After a more comprehensive discussion of how the Internet is used to collect and employ data, I will present two primary forms of resistance as it is executed through two artist projects. Under the heading TO INFORM, Brooke Singer exposes her own electronic data to pedagogically engage an identity woven from data streams. Under the rubric TO SUBVERT, "iSEE," a collaborative project between the Institute for Applied Autonomy and the Surveillance Camera Players, makes use of the database structure to subvert the monitoring of the public sphere.

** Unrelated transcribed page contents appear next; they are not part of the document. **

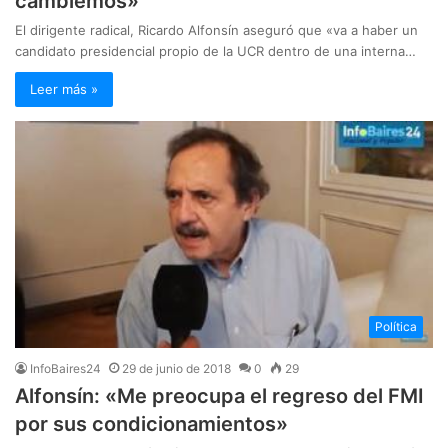
cambiemos»
El dirigente radical, Ricardo Alfonsín aseguró que «va a haber un
candidato presidencial propio de la UCR dentro de una interna…
Leer más »
Política
InfoBaires24
29 de junio de 2018
0
29
Alfonsín: «Me preocupa el regreso del FMI
por sus condicionamientos»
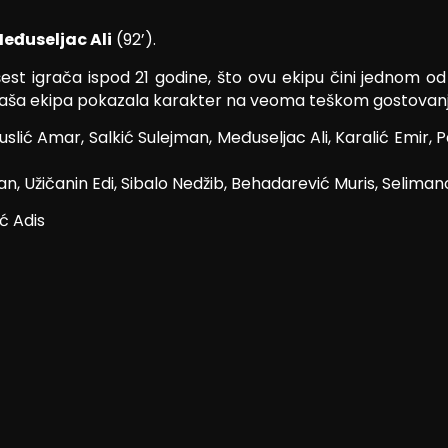
eđuseljac Ali
(92’).
 šest igrača ispod 21 godine, što ovu ekipu čini jednom od
naša ekipa pokazala karakter na veoma teškom gostovanju 
lić Amar, Salkić Sulejman, Međuseljac Ali, Karalić Emir, Pa
, Užičanin Edi, Sibalo Nedžib, Behadarević Muris, Seliman
ć Adis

* THE ELECTRONIC STRUCTURE: A NEW PUBLIC ARCHIVE
It is of the utmost importance to recognize that the Internet is not an isolated electronic sphere, but that it is used to statistically analyze society. By tracking the movements of the individual, determining one's economic status and identifying one's personal tastes, the Internet is used as a corporate tool to shape popular culture and determine the geographic locations of subcultures to target with marketing. (Ever wondered why you only see malt liquor ads in poor and minority neighborhoods?) The Internet generates effects that extend far beyond the confines of the screen, perhaps even more so than its still dominant precursor, television, because the network increasingly interweaves the virtual and real. Unlike most of its predecessors, computer technology used for the processing of information succeeds in part because of its ability to store, transmit and process a very wide range of information types. And as information becomes increasingly dynamic due to new operating systems, software and database l anguages designed to interface various applications, and sources to build information warehouses, corporate goals and federal surveillance become increasingly efficient. The new Oracle 8i is even capable of adding multimedia data to its warehouse, presenting new possibilities for the lingering lineage of the photography archive. Another common database application, FileMaker, is now available in both desktop and mobile versions, and it has, in addition to the inclusion of images, upgraded in the direction of establishing proprietary networks around relational databases that can be published and accessed via the Internet.